# any mechanic recommendations for eastern connecticut



## jeteye97 (Jun 29, 2007)

I have a 2001 Passat 2.8 V6 and my timing belt needs replacement. I popped the cover off the passenger side of the belt and its flapping pretty hard. Hasnt broke yet though. Im in Uncasville, CT for my daughters wedding and I need a recommendation where to have it towed. :banghead:
Anybody have an informed opinion on Budzeck's auto or M Haines LTD?


----------



## jeteye97 (Jun 29, 2007)

*Well its apart.*

Had it towed to M Haines LTD. Idler roller seized, overheating, stretching and shredding the belt.

Mike has been a mensch on the phone and actually had a good recommendation for another shop in the area. 
The tow truck driver gave Mike a good endorsement as well, for what that's worth.
I'll let you all know how it ends. opcorn:

Long story, but I'd bet that roller was factory original. 
I took it to a dealer back home in MN for the last timing belt change, a cam seal, spark plugs and coolant level sensor. 
They tried to ding me $4200. 
After some discussion, pointing out that they were charging me 3x for the labor to access the engine, this dealer reduced the estimate to $2700. 
A year and a half later, I found out that they never changed the spark plugs. 
I changed them at 60K, one of my Bosch ones broke, so I reused an original NGK. 
Got distracted and didn't get back to it. 
At 150K, I decided to replace them again when my fuel economy started going south. 
I found my 5 Bosch and one NGK from the 60K change were still in there. 

I found out yesterday that they did not use a genuine VW replacement belt. 
Therefore, I'd be willing to bet those rollers, tensioner, thermostat and water pump didn't get changed either. 
So I had paid $2700 for a belt, coolant level sensor and oil change.

If that IS the case, I have to hand it to VW engineering to have gotten me this far! :beer: 

But, I should have looked deeper, when I found the plugs hadn't been changed. 
And I knew it was getting near the limit of expected change. 
I just wanted to defer the expense until after Meg's wedding.

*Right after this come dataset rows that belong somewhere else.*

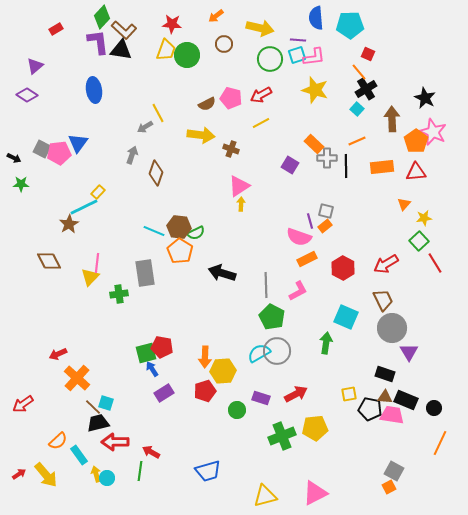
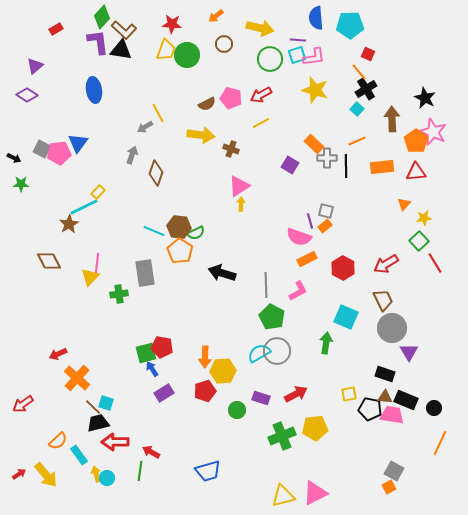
yellow triangle at (265, 496): moved 18 px right
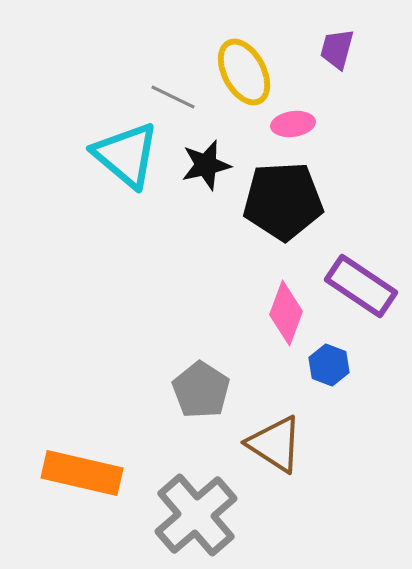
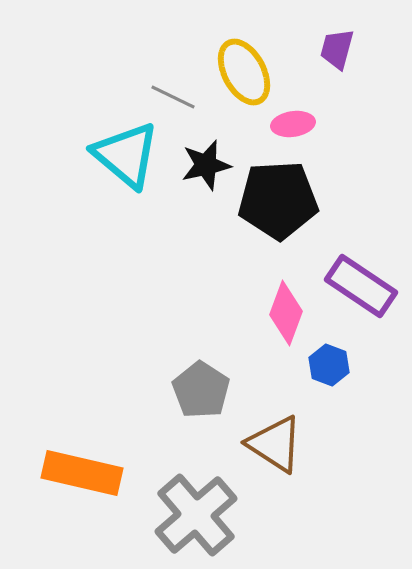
black pentagon: moved 5 px left, 1 px up
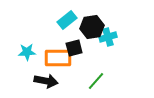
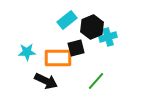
black hexagon: rotated 15 degrees counterclockwise
black square: moved 2 px right
black arrow: rotated 15 degrees clockwise
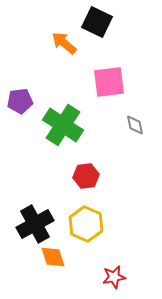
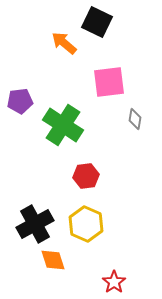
gray diamond: moved 6 px up; rotated 20 degrees clockwise
orange diamond: moved 3 px down
red star: moved 5 px down; rotated 25 degrees counterclockwise
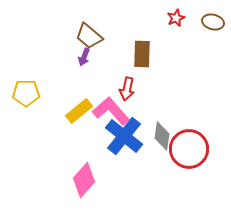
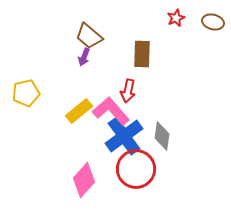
red arrow: moved 1 px right, 2 px down
yellow pentagon: rotated 12 degrees counterclockwise
blue cross: rotated 15 degrees clockwise
red circle: moved 53 px left, 20 px down
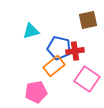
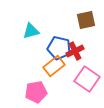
brown square: moved 2 px left
red cross: rotated 18 degrees counterclockwise
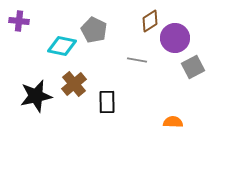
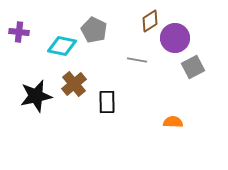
purple cross: moved 11 px down
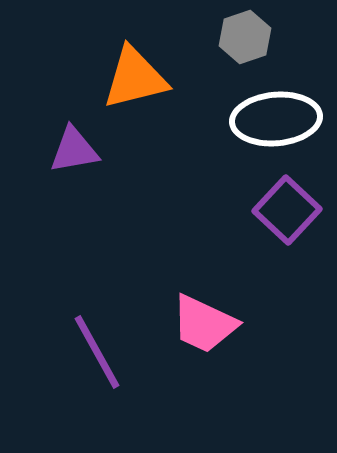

So some of this is on me.
However, if I had to be stuck somewhere waiting for my car to get fixed, there are worse places to be than the Hyatt Place in Uncasville.


----------



## rayj (Jun 10, 2009)

I had a similar circumstance with my used wagon. When i bought it the records showed new cam seals and vcg at 108K. A week after i bought ot at 120K, i smelled burnt oil. When i had my mechanic change the same seals and vcg, he found the parts to be original.


----------



## jeteye97 (Jun 29, 2007)

Got the car back today, Mike was great!
Showed me the parts, and yes they were original to the assy line except the belt, which was Dayco.
Roller seized and tensioner failed! Lucky, Lucky, Lucky to have run this long!

If anybody in CT/RI needs VW Audi work, I will highly endorse M Haines LTD, 333 Rt 184, North Stonington, CT. 
Very timely, very competent, honest to a fault! He adjusted my bill down due to an error on his estimate. I would have never known, cause we set everything up over the phone from my hotel. 
So, he could have dinged me for an extra $80, but he didn't. And he heli-coiled 3 busted bolts that the dealer pooched when they ripped it open the last time anything was done up there. Very happy now!


----------